## Exercise directions
Every line in the listing should be set down again verbatim.

## Material provided

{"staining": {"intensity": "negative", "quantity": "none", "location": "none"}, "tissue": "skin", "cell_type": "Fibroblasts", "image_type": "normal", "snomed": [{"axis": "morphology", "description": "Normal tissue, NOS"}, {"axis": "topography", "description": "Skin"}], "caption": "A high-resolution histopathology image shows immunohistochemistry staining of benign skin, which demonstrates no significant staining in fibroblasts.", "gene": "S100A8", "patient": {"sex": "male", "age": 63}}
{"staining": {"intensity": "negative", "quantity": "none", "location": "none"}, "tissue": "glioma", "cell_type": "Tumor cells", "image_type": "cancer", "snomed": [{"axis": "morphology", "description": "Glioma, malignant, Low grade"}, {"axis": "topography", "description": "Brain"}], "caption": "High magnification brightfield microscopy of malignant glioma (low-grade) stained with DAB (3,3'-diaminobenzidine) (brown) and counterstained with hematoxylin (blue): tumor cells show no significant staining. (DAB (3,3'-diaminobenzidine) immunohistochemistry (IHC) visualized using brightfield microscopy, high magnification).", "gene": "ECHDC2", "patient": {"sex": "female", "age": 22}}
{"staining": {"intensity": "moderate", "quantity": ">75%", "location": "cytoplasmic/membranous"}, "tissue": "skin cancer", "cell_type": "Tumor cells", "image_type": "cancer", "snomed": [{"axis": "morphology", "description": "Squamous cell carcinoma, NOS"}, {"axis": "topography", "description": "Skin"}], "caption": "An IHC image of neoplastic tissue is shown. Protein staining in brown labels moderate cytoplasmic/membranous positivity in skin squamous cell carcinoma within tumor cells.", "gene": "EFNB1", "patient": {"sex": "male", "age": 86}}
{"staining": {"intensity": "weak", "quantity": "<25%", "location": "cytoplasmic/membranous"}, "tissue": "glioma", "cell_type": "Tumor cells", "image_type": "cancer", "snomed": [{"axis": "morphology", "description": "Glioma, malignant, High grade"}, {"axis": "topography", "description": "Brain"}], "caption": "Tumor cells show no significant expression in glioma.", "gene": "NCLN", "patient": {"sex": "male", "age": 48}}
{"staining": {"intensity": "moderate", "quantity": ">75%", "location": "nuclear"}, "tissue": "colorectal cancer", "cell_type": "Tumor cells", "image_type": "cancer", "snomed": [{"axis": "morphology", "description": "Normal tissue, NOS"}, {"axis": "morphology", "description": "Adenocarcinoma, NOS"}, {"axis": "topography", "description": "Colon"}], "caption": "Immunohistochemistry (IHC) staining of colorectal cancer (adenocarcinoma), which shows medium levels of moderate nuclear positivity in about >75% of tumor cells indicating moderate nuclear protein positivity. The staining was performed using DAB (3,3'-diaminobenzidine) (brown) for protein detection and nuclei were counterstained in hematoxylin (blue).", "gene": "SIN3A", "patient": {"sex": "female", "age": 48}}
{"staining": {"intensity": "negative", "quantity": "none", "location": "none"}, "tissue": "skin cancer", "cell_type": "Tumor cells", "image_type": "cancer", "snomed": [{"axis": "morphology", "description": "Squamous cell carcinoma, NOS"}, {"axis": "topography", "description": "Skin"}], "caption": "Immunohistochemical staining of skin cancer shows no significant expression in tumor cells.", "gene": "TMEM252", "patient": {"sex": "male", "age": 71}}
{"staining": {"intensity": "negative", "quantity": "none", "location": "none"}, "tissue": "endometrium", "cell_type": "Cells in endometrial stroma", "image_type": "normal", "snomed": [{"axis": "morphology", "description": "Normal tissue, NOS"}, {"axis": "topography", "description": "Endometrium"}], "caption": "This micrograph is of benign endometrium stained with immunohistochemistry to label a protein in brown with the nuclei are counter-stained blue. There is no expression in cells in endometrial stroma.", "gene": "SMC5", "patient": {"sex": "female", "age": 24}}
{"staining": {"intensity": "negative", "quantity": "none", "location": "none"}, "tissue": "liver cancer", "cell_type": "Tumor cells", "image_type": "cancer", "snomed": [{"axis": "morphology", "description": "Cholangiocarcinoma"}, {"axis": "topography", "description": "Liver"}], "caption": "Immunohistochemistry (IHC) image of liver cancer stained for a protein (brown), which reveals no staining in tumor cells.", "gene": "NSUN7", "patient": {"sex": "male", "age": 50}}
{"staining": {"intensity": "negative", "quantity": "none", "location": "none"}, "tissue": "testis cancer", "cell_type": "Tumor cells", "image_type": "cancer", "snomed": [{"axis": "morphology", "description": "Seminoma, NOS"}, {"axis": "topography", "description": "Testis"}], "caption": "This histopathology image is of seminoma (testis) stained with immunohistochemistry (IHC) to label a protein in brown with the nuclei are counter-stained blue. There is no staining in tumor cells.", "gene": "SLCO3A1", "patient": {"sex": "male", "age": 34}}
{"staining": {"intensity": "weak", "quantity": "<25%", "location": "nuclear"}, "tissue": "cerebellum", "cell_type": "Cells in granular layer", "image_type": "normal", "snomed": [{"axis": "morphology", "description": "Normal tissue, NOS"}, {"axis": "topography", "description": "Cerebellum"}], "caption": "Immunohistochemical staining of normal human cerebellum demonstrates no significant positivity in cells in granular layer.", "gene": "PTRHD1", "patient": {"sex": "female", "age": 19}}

## Written solution
{"staining": {"intensity": "negative", "quantity": "none", "location": "none"}, "tissue": "skin", "cell_type": "Fibroblasts", "image_type": "normal", "snomed": [{"axis": "morphology", "description": "Normal tissue, NOS"}, {"axis": "topography", "description": "Skin"}], "caption": "A high-resolution histopathology image shows immunohistochemistry staining of benign skin, which demonstrates no significant staining in fibroblasts.", "gene": "S100A8", "patient": {"sex": "male", "age": 63}}
{"staining": {"intensity": "negative", "quantity": "none", "location": "none"}, "tissue": "glioma", "cell_type": "Tumor cells", "image_type": "cancer", "snomed": [{"axis": "morphology", "description": "Glioma, malignant, Low grade"}, {"axis": "topography", "description": "Brain"}], "caption": "High magnification brightfield microscopy of malignant glioma (low-grade) stained with DAB (3,3'-diaminobenzidine) (brown) and counterstained with hematoxylin (blue): tumor cells show no significant staining. (DAB (3,3'-diaminobenzidine) immunohistochemistry (IHC) visualized using brightfield microscopy, high magnification).", "gene": "ECHDC2", "patient": {"sex": "female", "age": 22}}
{"staining": {"intensity": "moderate", "quantity": ">75%", "location": "cytoplasmic/membranous"}, "tissue": "skin cancer", "cell_type": "Tumor cells", "image_type": "cancer", "snomed": [{"axis": "morphology", "description": "Squamous cell carcinoma, NOS"}, {"axis": "topography", "description": "Skin"}], "caption": "An IHC image of neoplastic tissue is shown. Protein staining in brown labels moderate cytoplasmic/membranous positivity in skin squamous cell carcinoma within tumor cells.", "gene": "EFNB1", "patient": {"sex": "male", "age": 86}}
{"staining": {"intensity": "weak", "quantity": "<25%", "location": "cytoplasmic/membranous"}, "tissue": "glioma", "cell_type": "Tumor cells", "image_type": "cancer", "snomed": [{"axis": "morphology", "description": "Glioma, malignant, High grade"}, {"axis": "topography", "description": "Brain"}], "caption": "Tumor cells show no significant expression in glioma.", "gene": "NCLN", "patient": {"sex": "male", "age": 48}}
{"staining": {"intensity": "moderate", "quantity": ">75%", "location": "nuclear"}, "tissue": "colorectal cancer", "cell_type": "Tumor cells", "image_type": "cancer", "snomed": [{"axis": "morphology", "description": "Normal tissue, NOS"}, {"axis": "morphology", "description": "Adenocarcinoma, NOS"}, {"axis": "topography", "description": "Colon"}], "caption": "Immunohistochemistry (IHC) staining of colorectal cancer (adenocarcinoma), which shows medium levels of moderate nuclear positivity in about >75% of tumor cells indicating moderate nuclear protein positivity. The staining was performed using DAB (3,3'-diaminobenzidine) (brown) for protein detection and nuclei were counterstained in hematoxylin (blue).", "gene": "SIN3A", "patient": {"sex": "female", "age": 48}}
{"staining": {"intensity": "negative", "quantity": "none", "location": "none"}, "tissue": "skin cancer", "cell_type": "Tumor cells", "image_type": "cancer", "snomed": [{"axis": "morphology", "description": "Squamous cell carcinoma, NOS"}, {"axis": "topography", "description": "Skin"}], "caption": "Immunohistochemical staining of skin cancer shows no significant expression in tumor cells.", "gene": "TMEM252", "patient": {"sex": "male", "age": 71}}
{"staining": {"intensity": "negative", "quantity": "none", "location": "none"}, "tissue": "endometrium", "cell_type": "Cells in endometrial stroma", "image_type": "normal", "snomed": [{"axis": "morphology", "description": "Normal tissue, NOS"}, {"axis": "topography", "description": "Endometrium"}], "caption": "This micrograph is of benign endometrium stained with immunohistochemistry to label a protein in brown with the nuclei are counter-stained blue. There is no expression in cells in endometrial stroma.", "gene": "SMC5", "patient": {"sex": "female", "age": 24}}
{"staining": {"intensity": "negative", "quantity": "none", "location": "none"}, "tissue": "liver cancer", "cell_type": "Tumor cells", "image_type": "cancer", "snomed": [{"axis": "morphology", "description": "Cholangiocarcinoma"}, {"axis": "topography", "description": "Liver"}], "caption": "Immunohistochemistry (IHC) image of liver cancer stained for a protein (brown), which reveals no staining in tumor cells.", "gene": "NSUN7", "patient": {"sex": "male", "age": 50}}
{"staining": {"intensity": "negative", "quantity": "none", "location": "none"}, "tissue": "testis cancer", "cell_type": "Tumor cells", "image_type": "cancer", "snomed": [{"axis": "morphology", "description": "Seminoma, NOS"}, {"axis": "topography", "description": "Testis"}], "caption": "This histopathology image is of seminoma (testis) stained with immunohistochemistry (IHC) to label a protein in brown with the nuclei are counter-stained blue. There is no staining in tumor cells.", "gene": "SLCO3A1", "patient": {"sex": "male", "age": 34}}
{"staining": {"intensity": "weak", "quantity": "<25%", "location": "nuclear"}, "tissue": "cerebellum", "cell_type": "Cells in granular layer", "image_type": "normal", "snomed": [{"axis": "morphology", "description": "Normal tissue, NOS"}, {"axis": "topography", "description": "Cerebellum"}], "caption": "Immunohistochemical staining of normal human cerebellum demonstrates no significant positivity in cells in granular layer.", "gene": "PTRHD1", "patient": {"sex": "female", "age": 19}}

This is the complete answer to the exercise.